Texto del ejercicio »
::::
Bisturí

Marset y lecciones que se deben aprender

Marset y lecciones que se deben aprender
Franklin E. Alcaraz Del C. | Periodista columnista
| 2026-03-26 07:50:08

Después de la euforia de las elecciones subnacionales, conviene echarle una mirada retrospectiva a la captura y expulsión del narcotraficante uruguayo Sebastián Marset, porque ha dejado lecciones críticas sobre la seguridad institucional y la penetración del crimen organizado en importantísimas instituciones gubernamentales de Bolivia. El caso, a pesar de ser descrito por el gobierno del presidente Rodrigo Paz como un "punto de inflexión", expuso tanto fallas estructurales, como la necesidad de adoptar nuevas estrategias de cooperación internacional. Las lecciones que se deben aprender pasan por los siguientes puntos, basados en datos extraídos de la prensa nacional, que, sin ser exclusivos, son los más evidentes:

NECESIDAD DE COOPERACIÓN INTERNACIONAL ESTRECHA: La captura de Marset fue posible gracias a un cambio de enfoque que permitió el intercambio de inteligencia con agencias internacionales como la DEA y policías de la región; (aunque el gobierno manifestó públicamente que la DEA no intervino). Esto rompió con la inacción previa y facilitó su expulsión inmediata a los Estados Unidos.

VULNERABILIDAD Y CORRUPCIÓN EN LAS INSTITUCIONES: El caso reveló que Marset operó en Bolivia con múltiples identidades y presunta protección de autoridades de alto rango y mandos policiales. ¿Desde cuándo? Solo hay especulaciones, pero lo que parece estar claro, es que fueron varios años.

DEFICIENCIAS EN EL SISTEMA JUDICIAL: Marset tenía al menos seis procesos abiertos en el país que estuvieron estancados durante su estadía. Tras su captura, surgieron denuncias públicas sobre jueces que habrían devuelto bienes incautados y fiscales que supuestamente obstaculizaron operativos.

URGENCIA DE INTELIGENCIA FINANCIERA: Como lección aprendida, una buena medida y respuesta directa, se impulsó la creación de una unidad de inteligencia financiera "sin límites" para rastrear y recuperar fortunas provenientes del narcotráfico y el lavado de dinero. Esperemos que se extienda a todo lo que signifique, no solo narcotráfico, sino también delincuencia en general y corrupción.
::::
Planteamiento 1 »
Según la columna sobre el caso Marset, ¿cuántos procesos abiertos tenía Marset en el país, como mínimo?
Planteamiento 2 »
Redacte la continuación de la columna sobre el caso Marset a partir de su último párrafo.
El listado no guarda relación con la columna sobre el caso Marset.
::::
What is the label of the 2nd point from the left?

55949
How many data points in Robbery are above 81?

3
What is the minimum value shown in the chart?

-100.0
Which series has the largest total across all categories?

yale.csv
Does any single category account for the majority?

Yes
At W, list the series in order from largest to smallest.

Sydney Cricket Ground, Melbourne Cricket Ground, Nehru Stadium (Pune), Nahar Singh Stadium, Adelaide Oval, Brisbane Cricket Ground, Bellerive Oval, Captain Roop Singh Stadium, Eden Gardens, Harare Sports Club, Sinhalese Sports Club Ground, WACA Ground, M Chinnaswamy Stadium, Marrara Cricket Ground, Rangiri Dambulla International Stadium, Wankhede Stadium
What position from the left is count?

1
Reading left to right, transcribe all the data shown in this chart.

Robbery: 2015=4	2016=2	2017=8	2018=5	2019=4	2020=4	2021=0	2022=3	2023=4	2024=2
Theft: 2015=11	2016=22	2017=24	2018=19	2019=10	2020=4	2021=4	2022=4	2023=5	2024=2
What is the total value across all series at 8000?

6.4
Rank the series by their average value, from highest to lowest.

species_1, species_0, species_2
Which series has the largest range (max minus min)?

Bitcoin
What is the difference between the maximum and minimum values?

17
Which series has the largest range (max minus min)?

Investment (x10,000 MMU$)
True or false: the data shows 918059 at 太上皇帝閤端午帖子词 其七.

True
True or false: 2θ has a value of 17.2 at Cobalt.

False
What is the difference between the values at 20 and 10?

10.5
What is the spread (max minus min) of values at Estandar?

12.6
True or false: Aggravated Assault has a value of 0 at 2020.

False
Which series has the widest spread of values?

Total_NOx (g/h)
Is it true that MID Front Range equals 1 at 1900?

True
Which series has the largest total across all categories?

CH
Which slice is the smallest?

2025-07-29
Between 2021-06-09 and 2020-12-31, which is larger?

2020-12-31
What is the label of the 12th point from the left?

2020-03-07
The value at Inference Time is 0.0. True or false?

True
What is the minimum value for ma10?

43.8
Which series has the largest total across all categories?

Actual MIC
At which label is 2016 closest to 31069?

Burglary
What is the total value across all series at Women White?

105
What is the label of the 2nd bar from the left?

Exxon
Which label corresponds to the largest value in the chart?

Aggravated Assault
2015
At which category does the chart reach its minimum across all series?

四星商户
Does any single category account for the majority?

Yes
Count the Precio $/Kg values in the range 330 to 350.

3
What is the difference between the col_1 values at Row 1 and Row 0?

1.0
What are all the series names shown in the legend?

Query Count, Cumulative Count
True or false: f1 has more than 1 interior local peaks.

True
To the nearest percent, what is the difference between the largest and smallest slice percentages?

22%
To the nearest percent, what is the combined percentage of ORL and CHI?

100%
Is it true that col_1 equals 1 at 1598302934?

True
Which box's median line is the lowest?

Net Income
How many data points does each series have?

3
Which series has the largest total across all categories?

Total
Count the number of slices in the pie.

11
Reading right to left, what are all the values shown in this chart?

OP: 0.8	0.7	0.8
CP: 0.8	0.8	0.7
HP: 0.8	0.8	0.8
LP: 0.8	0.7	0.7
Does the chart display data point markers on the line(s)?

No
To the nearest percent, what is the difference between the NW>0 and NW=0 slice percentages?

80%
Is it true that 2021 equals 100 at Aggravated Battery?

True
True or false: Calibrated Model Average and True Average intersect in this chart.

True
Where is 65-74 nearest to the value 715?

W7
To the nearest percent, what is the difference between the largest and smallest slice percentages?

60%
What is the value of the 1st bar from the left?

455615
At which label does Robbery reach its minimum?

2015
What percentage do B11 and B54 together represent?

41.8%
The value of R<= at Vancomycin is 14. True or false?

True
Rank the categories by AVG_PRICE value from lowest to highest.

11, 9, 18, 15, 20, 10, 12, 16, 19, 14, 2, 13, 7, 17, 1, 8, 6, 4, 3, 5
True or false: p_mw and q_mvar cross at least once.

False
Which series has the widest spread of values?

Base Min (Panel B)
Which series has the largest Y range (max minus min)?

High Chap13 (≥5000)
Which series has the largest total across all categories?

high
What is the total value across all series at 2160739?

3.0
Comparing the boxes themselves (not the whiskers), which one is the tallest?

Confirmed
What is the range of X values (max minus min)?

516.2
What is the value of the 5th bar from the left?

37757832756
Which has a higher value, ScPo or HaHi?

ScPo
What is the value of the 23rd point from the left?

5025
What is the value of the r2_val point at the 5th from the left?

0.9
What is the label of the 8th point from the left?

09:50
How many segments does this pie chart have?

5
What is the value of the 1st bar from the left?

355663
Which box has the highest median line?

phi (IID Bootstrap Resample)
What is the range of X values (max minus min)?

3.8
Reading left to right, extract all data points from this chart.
::::
Espacio de respuesta 1 »
Al menos seis procesos.

Espacio de respuesta 2 »
IMPACTO DE LA IMPUNIDAD EN LA IMAGEN PAÍS: El operativo, cuasi secreto del apresamiento de Marset, buscó "devolver la dignidad" a la Policía Boliviana para evitar que el país fuera visto internacionalmente como un refugio seguro para la delincuencia y el narcotráfico transnacional; aunque tal objetivo probablemente tome mucho tiempo, esta bien como primer paso.

Y, después de la captura, también se mostraron deficiencias:

SAQUEOS Y FALTA DE CUSTODIA: Se denunció el saqueo de propiedades de Marset en plena realización del operativo oficial, lo que puso en duda la integridad de la cadena de custodia de las pruebas. O el asalto (producido el lunes 23 pasado) por cinco brasileños de uno de los domicilios de Marset que contaba con la vigilancia de dos policías quienes fueron desarmados y enmanillados, mostrando la precariedad de los sistemas de vigilancia para estos casos.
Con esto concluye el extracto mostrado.